Overloaded trains are rather less of an issue since the arrival of IETs and 387s has boosted seating capacity in the Thames Valley and beyond. There is no confusion about what rolling stock will be used at certain times of the day, with nine-car IETs (and, I gather, a 2x5 on the first train from Worcester to London from December) booked for all Cotswold Line services into and out of London in the weekday peaks.
There will still be two-car Turbos on the Cotswold Line, as the two peak trains serving the Oxfordshire halts will be worked by them - with the afternoon service (even when truncated to run from Didcot to Moreton-in-Marsh only) likely to be overcrowded all the time as a result, due to the sheer number of people now travelling in and out of Oxford from Hanborough and Charlbury. And some people will no doubt want to connect out of the 16.20 from Paddington to Oxford as well - whether from London or Reading.
Add Reading calls and trains get removed. Simple.
Reading-Cotswold Line remains an easy change at Oxford - I'd wager the number of such passengers with such a relatively minor inconvenience is far less than the number that benefit from the general acceleration of schedules.
If you insist on keeping every aspect of currentll connectivity, you'll just end up back at today's timetable again with no actual progress made.
No, it's not simple. The two draft Cotswold timetables circulated previously to user groups by GWR included Reading calls (and presumably also made provision for the Didcot and Bristol trains).
Is it so hard to grasp that the only part of the the day that the Cotswold Line trains will not call at Reading is the late afternoon and early evening peak? You know, one of the busiest periods of the day, when the inadequate passenger-carrying capacity of the XC trains touted as the alternative way to get to Oxford is even more inadequate than the rest of the time.

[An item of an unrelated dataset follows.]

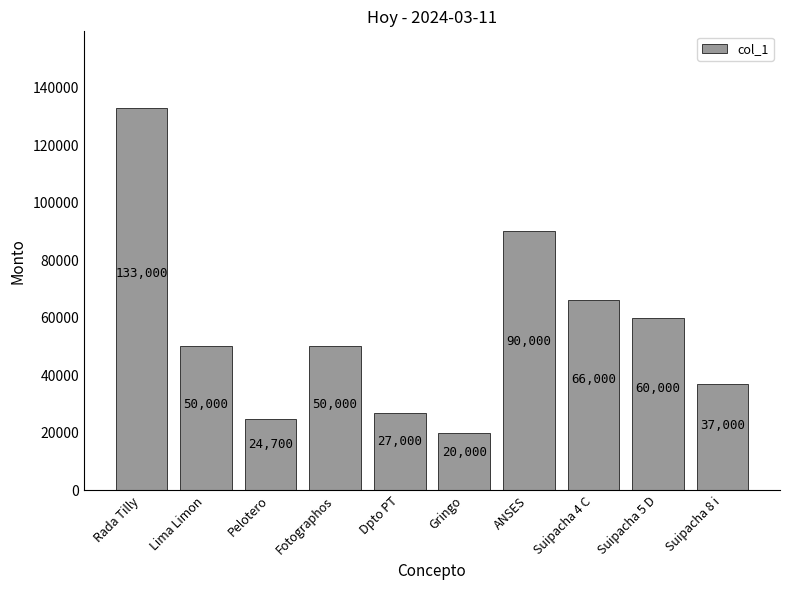

How many data points does each series have?

10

Not many people would regard losing a direct journey in exchange for the likelihood of having to stand in a smelly Voyager vestibule for 20 minutes, then change on to a train that has run through the station they got on at, as a 'minor inconvenience'.

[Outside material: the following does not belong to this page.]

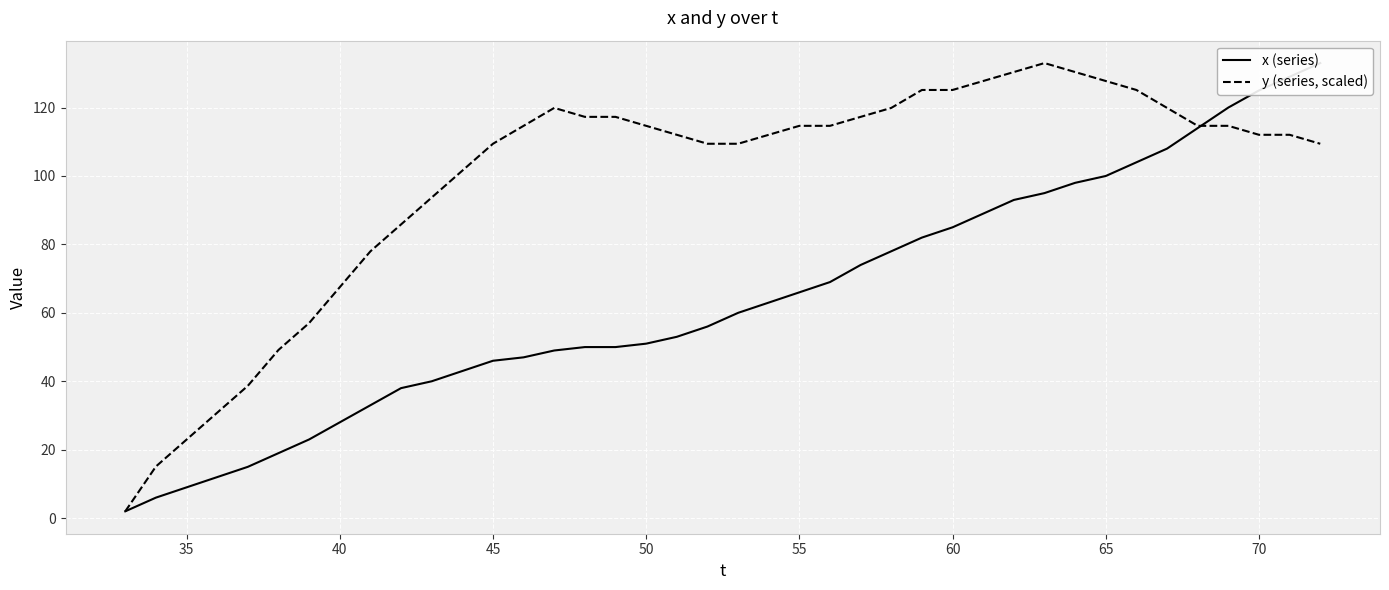

True or false: y (series, scaled) has a value of 117.4 at 40.

False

The journey time saving between London and Oxford achieved by not calling at Reading will be a whole, er, three or four minutes. Which won't make a fundamental difference to anyone's life.
And what do we find when the peak trains get past Oxford?
The 16.58 from Paddington (no Reading call) will reach Moreton-in-Marsh in 1 hour 22 minutes.
The 17.34 from Paddington (calls at Reading) will reach Moreton-in-Marsh in 1hr 23 mins.
The 17.58 from from Paddington (no Reading call) will reach Moreton-in-Marsh in 1hr 27 mins.
The 18.58 (no Reading call) gets the gold medal for a 1hr 20min run from London.
Not much of a trade-off for the clear and obvious impact on passengers from Reading, or the serious hit to connectivity that will also result from this.